We all face trauma’s that have lasting impacts in our lives. Some become so consumed by the tragedies that they are unable to function or perform daily tasks. In order to cope many turn to drugs, alcohol, and sex. These all bring temporary “highs”, it makes one forget all the wrongs that have been done to them, makes them feel that they are whole again, that they can go on.
I remember the first time I drank until I couldn’t feel the pain anymore. I called up my friends, we went to the liquor store got a handle of Fireball and let our night begin. They all seemed so happy and careless as they drank, laughing and smiling. Inside I longed to feel how they felt, to be present in the moment and just enjoy the camaraderie. I went along with them, I laughed when they laughed and smiled when they smiled. We took turns drinking out of the bottle, passing it around and taking a shot. I patiently waited each time for the bottle to be placed in my hand and by the third round I already began to feel the effects. This time I chugged though, I wanted this numbing sensation to overtake my body. My friends all cheered impressed by how much I could drink. I did this over and over, until I no longer felt the burn in my throat. I finally forgot, I let go, I felt free. My friends had no idea how I felt inside, that I was drinking to escape the dark feelings that overwhelmed my soul; why would they know, I was just 16 life should be easy. The night went on and it was the first time in months I felt I could connect with my peers. I was living in the moment, not a care in the world; just laughing, dancing, and having fun. I wanted this happiness to last forever and thought it would.

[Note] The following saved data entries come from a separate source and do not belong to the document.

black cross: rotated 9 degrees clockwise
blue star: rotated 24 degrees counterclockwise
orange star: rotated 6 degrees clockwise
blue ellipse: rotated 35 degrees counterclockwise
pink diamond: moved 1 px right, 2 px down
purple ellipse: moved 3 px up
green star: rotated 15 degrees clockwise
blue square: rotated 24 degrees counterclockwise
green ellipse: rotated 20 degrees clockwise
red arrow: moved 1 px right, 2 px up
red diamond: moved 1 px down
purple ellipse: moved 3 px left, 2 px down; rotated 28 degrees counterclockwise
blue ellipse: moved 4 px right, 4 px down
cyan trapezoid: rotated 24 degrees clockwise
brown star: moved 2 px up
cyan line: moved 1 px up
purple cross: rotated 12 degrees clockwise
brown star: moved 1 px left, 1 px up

The next day came and so did the depression, as well as a headache. I was so disappointed, I thought I had gotten rid of my negative feelings and replaced them with the positive ones I was feeling the night before. Weeks went by, highs and lows, but I just wasn’t feeling any better. I still hated life. I walked around empty, angry, sad, and lonely. I had no motivation, no drive, nothing that made me want to push on. A few weeks later one of the lowest lows arrived. I just couldn’t take it anymore, the suicidal thoughts were flooding in every few hours. I tried to remember what brought me joy, what made me feel good…. My boyfriend, but he was more than a thousand miles away, and his text messages weren’t filling the voids. As I thought, I remembered the last time I felt good, that the crushing weights had been lifted off my shoulders, was that night I was with my friends. The night I drank so much I could barely walk, but I laughed so hard I cried. I longed to feel that way again. So I quickly made plans to repeat that night.
As the time went on and life’s problem got bigger and heavier, the drinking increased. It went from once every few months, to once a month, to every few weeks. A decent way into being 17 I soon began to automatically turn to alcohol. I would even drink by myself, when I felt there was nowhere else to turn. I would get drunk weekly. Anytime a problem arouse and I felt overwhelmed I made plans to drink.
Once I began therapy at 18 I started to make major changes in my life. I learned more about myself and why I had felt so lost at such a young age. I soon began to find strength within myself when I had those days that consumed me, made me forget who I was. As the weeks passed, I felt stronger and more courageous. I wanted to face my problems head on, show them I was in charge and that I didn’t need to hide from them, or the pain, behind a bottle. The times I drank per week didn’t decrease but the amount I drank did. I started to drink socially, but not to the point of numbing the pain. I wanted to remain in control and still feel all of my emotions, even the sad ones.
After more than a year of no longer hiding from my fears but learning how to deal with them in a healthy manner, I started to drink even less. I felt more comfortable in my own skin, I didn’t need a “buzz” to be myself. I was able to feel hurt, sad, depressed but manage those feelings and address why I felt that way. I gained so much knowledge about myself; what triggered me into dark places and negative thought processes. I could even relate with others once I embraced my struggles and raw emotions, helping to cure the deep loneliness that once consumed me. I was able to confide in others about my past and receive the help I needed when I was down. Nothing has made me feel stronger than facing my fears. I won’t deny even now sometimes after an especially hard day my mind wonders back and I immediately go “I need to drink!”, but I tell myself no. Drink when you feel good and when you’re happy, not to escape and numb the pain; you will only prolong the healing you deserve. So take a stand and face your struggles, emotions, and dark times, so you too can create your healthy, impenetrable mind.